Friday, March 23, 2012

Investment writedowns hit bottom line of area

oryucyjofec1482.blogspot.com
Several Louisville-based companies have reported asse t values declining by millions becauseof re-evaluatiomn of portfolios that included investments related to the collapse of , global insurer and government-backed mortgage makerse and . But the complex nature of investments and corporate accounting rulees make it increasingly difficult to get a cleatr idea of what investment portfolios arereally worth. How bad are conditionse in thefinancial sector?? Bad enough that in September, officials filedf a document with the stating that the Columbus, Ind.-basedx bank is not directlh affected by the collapse of those nationaol companies.
“Given national news of the past two we want to reassure you that we do not have any materialo exposure toFannie Mae, Freddiee Mac, Lehman Brothers, Washington Mutual or AIG,” bank officiald stated in the Form 8-K filing.
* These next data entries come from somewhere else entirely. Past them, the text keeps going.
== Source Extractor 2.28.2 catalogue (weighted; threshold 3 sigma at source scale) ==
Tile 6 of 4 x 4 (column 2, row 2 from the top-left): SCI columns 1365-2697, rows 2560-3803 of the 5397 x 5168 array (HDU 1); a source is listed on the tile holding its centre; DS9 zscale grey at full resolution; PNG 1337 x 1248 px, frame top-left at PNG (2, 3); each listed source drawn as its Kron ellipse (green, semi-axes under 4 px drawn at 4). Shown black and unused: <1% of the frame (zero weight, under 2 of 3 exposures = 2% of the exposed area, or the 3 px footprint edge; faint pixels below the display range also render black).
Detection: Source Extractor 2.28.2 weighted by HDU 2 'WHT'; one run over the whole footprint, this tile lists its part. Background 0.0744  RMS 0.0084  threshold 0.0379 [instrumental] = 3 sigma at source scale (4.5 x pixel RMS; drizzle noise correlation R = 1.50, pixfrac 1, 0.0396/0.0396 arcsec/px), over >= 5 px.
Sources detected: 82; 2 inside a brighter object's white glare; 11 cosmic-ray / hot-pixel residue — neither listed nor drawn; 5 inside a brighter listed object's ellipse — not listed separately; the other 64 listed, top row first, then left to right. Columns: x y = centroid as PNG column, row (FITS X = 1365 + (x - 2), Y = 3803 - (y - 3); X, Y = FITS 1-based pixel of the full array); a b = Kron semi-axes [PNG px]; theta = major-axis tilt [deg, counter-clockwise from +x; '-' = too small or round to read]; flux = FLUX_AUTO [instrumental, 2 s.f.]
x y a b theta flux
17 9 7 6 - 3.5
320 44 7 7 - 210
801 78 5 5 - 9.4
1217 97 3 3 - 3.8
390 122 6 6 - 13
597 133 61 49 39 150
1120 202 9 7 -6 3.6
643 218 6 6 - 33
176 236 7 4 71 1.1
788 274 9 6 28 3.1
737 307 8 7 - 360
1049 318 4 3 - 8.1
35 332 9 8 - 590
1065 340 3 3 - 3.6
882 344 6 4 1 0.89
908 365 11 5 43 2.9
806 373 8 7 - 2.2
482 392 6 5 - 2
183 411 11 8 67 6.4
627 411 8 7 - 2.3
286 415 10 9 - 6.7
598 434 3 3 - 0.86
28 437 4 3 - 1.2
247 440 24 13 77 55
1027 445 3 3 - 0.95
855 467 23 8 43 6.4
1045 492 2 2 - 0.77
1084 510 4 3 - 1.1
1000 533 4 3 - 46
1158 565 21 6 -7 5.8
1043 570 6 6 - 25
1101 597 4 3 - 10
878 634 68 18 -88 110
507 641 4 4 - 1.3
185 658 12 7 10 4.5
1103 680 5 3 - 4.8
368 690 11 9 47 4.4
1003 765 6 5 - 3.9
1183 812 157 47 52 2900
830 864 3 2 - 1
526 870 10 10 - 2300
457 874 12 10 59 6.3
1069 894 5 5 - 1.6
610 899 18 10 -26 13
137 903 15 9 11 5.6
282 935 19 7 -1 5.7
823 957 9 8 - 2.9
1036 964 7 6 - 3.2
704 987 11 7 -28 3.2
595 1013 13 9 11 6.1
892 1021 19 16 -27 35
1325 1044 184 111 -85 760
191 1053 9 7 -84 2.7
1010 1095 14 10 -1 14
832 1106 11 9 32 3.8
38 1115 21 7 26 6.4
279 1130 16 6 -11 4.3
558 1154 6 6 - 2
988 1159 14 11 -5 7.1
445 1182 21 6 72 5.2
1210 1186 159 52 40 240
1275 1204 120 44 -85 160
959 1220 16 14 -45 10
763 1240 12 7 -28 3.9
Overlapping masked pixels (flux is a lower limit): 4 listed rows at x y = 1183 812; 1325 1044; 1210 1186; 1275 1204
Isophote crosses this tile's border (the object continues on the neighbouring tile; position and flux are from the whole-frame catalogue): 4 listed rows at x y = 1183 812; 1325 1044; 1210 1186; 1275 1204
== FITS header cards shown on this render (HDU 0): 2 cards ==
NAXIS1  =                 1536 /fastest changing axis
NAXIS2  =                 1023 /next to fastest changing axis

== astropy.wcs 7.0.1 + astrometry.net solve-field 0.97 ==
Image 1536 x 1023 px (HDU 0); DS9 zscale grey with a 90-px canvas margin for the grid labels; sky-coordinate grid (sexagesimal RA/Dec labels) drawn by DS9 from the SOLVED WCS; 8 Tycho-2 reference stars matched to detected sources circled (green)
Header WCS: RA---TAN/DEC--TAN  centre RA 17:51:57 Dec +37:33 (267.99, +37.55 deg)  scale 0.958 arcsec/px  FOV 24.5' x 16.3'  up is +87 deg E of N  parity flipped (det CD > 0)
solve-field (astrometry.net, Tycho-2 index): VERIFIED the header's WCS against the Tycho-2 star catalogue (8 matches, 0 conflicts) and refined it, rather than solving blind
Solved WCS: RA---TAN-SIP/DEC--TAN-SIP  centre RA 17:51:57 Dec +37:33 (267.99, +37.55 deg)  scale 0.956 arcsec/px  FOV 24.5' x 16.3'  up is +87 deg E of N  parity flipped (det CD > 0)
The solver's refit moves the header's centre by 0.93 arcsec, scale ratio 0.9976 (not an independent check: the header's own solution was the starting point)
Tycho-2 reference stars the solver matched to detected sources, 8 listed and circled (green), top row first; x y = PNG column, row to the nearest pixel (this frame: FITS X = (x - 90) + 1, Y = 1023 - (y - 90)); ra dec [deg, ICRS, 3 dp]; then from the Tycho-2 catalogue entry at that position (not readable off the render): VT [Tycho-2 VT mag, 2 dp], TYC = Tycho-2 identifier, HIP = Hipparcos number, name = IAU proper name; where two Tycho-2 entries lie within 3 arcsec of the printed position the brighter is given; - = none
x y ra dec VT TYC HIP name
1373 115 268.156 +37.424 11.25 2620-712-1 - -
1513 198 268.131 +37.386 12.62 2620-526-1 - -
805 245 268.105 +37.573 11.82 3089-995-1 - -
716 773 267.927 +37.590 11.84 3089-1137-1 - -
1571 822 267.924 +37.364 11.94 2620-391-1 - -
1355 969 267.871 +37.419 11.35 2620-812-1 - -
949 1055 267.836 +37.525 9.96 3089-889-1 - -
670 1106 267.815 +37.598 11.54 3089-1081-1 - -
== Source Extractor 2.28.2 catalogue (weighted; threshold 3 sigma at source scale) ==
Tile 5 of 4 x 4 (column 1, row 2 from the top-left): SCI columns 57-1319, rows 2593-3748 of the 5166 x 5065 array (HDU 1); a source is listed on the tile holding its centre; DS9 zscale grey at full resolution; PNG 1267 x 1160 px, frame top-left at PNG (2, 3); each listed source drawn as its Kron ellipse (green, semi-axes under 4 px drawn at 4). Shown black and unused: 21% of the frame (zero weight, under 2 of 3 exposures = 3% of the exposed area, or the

The documenft went on to state that the bank does ownsome mortgage-backedx securities, but it doesn’ty hold stock in those four troubled companies, all of which have collapsed or have been seizede by federal regulators. Suzie Singer, directof of corporate communications for Irwin declinedto comment.
Humana, Republic take writedowns Far more typicak this year were publicly traded companies reportinf lossesand charge-offs — termed a “non-temporary materiap impairment charge” — related to bad investments. For the third quarterf of 2008, wrote down $108 million from distressed Those potential losses had an impact onthe Louisville-based health care insurance giant’s earnings, with the insure r reporting $183 million in net income, down 40 percent from $302 million in the third quartef of 2007. In an 8k filing, the company stateds that earnings were reduced because of losses and writedown of investments inLehman AIG, Fannie Mae and Freddid Mac.
Corporate communications manager Jim Turner referrexd Business Firstto Humana’s public filings for explanationa regarding impact on the company’s investments. In an e-mailk response, Turner cited Humana’s third-quarter earningsz report stating thatabout 1.3 perceng of assets in the company’s investmenft portfolio and about 5.1 percent of the securities held as collaterak in connection with its securitiess lending program, are impaired. The e-mail response includeds a statement fromJames Bloem, Humana’s CFO and stating that the company’s investment portfoliko benefits from “broad diversification, high credit quality and short duration.
” Humana executives have said that the companu has a $6.5 billion investmenyt portfolio and “ample capital and liquidity” to meet regulator y requirements to cover claims. On Nov. 12, , Louisville’ largest locally owned bank, ranked by reported in an SEC filing that it would take anestimated $2.8 million charge-off during the fourtuh quarter related to a downgradse of four mortgage-backed securities. But that could change, and the companuy will finalize the amount when it issues its fourth-quarter earnings report for said Steve Trager, Republid chairman and CEO.
Trager said the investmentss “were triple-A rated stuff,” referring to assessmentas by independentrating services, and that the securities are its investment portfolio and not part of the bank’s loan portfolio. But investments in non-government-backeds securities represent less than 1 percentof Republic’sz total assets, he said. At the time of the Trager described theloss “ass very limited because we stay away from we don’t understand.” And when investments lose their value, “we work hard to go in and understanr what we’ve got and get it fixed.
” But just because an asse t is distressed today doesn’t mean it will result in a totapl loss. For example, Jasper, Ind.-based invester $15.7 million in perpetual preferredstocki — stock that accumulates dividends and doesn’t trade on the open markert — in Fannie Mae and Freddie Mac, said Mark A. Schroeder, Germajn American CEO.